Operation Choke Point 2.0 could have been prevented, and the Fair Access to Banking Act could be one such guardrail protection that could offer that added prevention layer. 

A February 2023 Cato Institute analysis on “Operation Choke Point 2.0” put it best: “So whether today’s experience is in fact a coordinated operation is yet to be seen, but what’s clear is that there should be firm limits on the discretion afforded to financial regulators. Operation Choke Point may have formally ended with the Obama administration, but there were never any limits enacted to prevent it from coming back.” 

Coordinated or not, sex work will remain at the center of this crossfire.

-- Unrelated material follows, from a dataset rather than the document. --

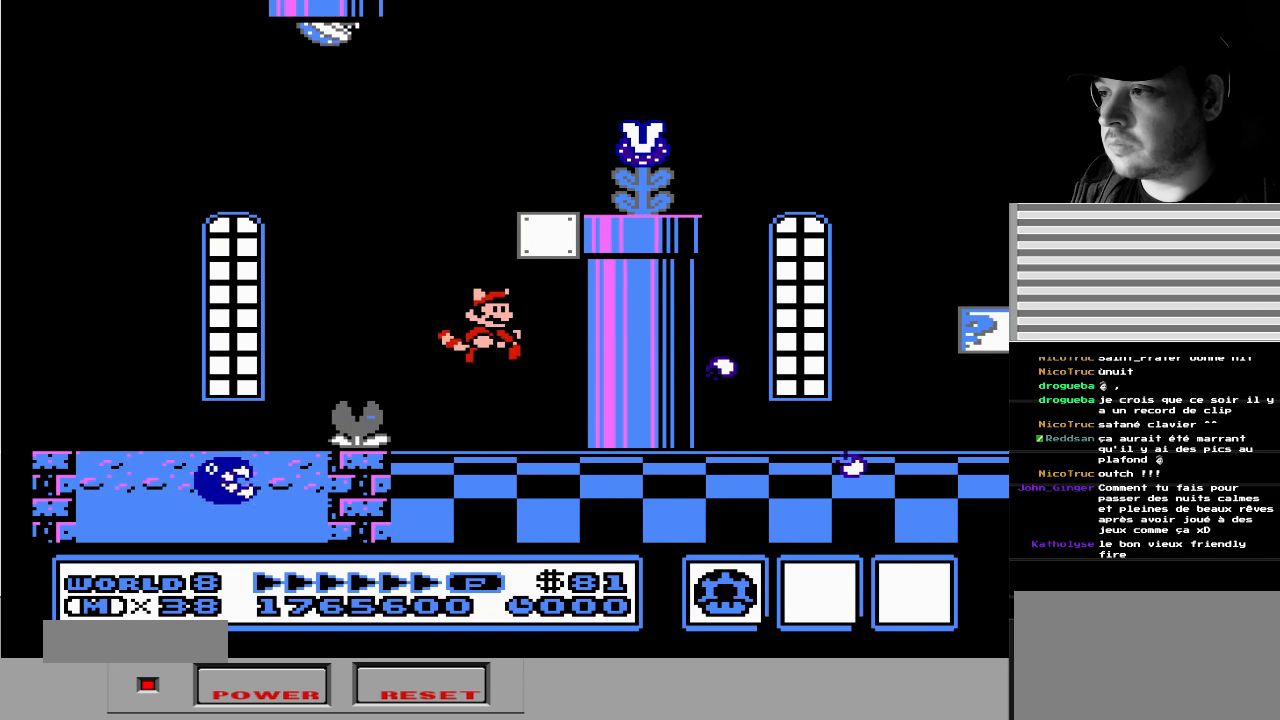
Gameplay with a controller (Nintendo layout); each line is a JSON object with the inputs held at the frame after it. "events" lists button and stick changes between this image and that frame as [ms after this image, input, new state], when the widget could be followed in between. Not read: L3 R3 START.
{"buttons": [], "events": [[50, "DPAD_RIGHT", "down"], [333, "DPAD_RIGHT", "up"]]}
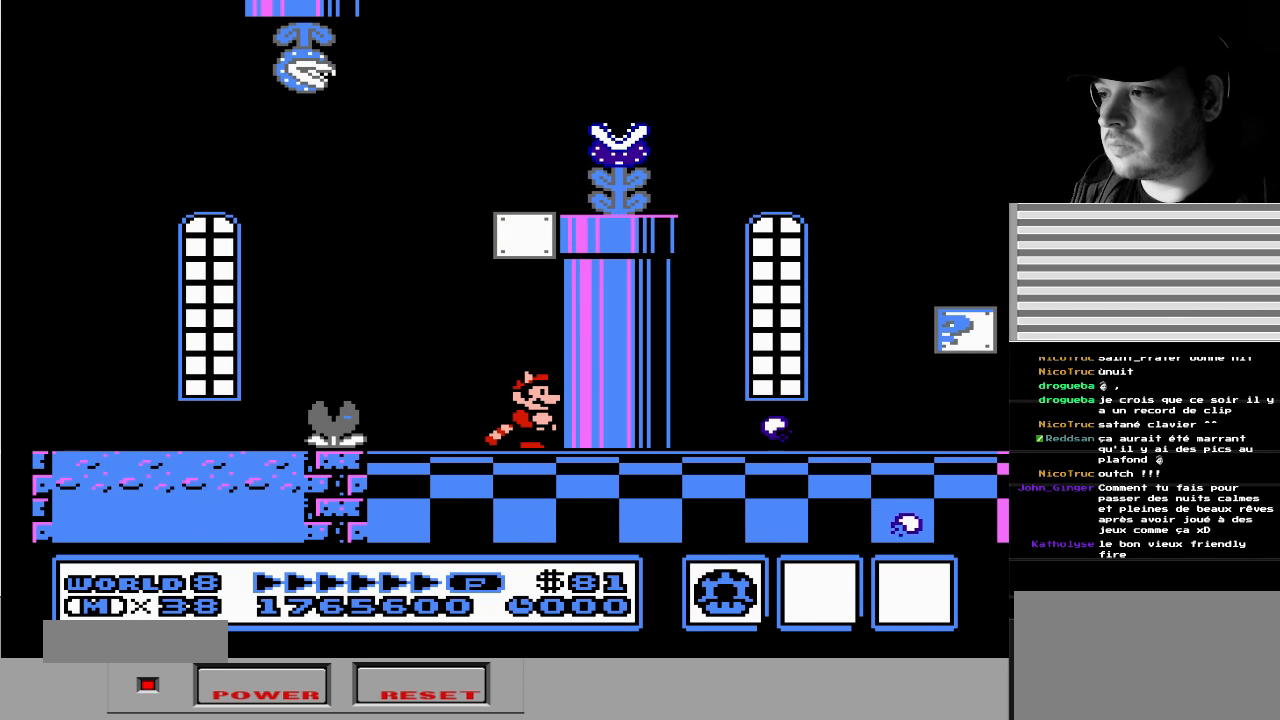
{"buttons": ["B"], "events": [[283, "B", "down"]]}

Add the tinge of crypto uncertainty, which could proliferate into a harsher framework.

“It doesn't matter if it's banks, crypto, fintech, or credit cards until we fix the base issues— stigma, bad regulation, profiteering—[we will] continue to be exploited by the financial system,” Stabile concluded in our conversation. “If we can remove even one part of the discriminatory equation, much of the rest becomes untenable.” 

For Knox, she is of the same mind but much more bullish on crypto as an ongoing asset for sex workers.

“I still see it as a solution and a tool, not the solution," she said. "The legislation for crypto and adult concerns me a ton. These laws are being written by people who don't even understand what they are writing or how the system works, and that’s the concerning part. I will continue to use crypto, continue to consult for crypto companies, and continue to advocate for fairness across the industry.” 

Fairness may be closer than we think, but it is up to the adult entertainment industry to continue advocating for it.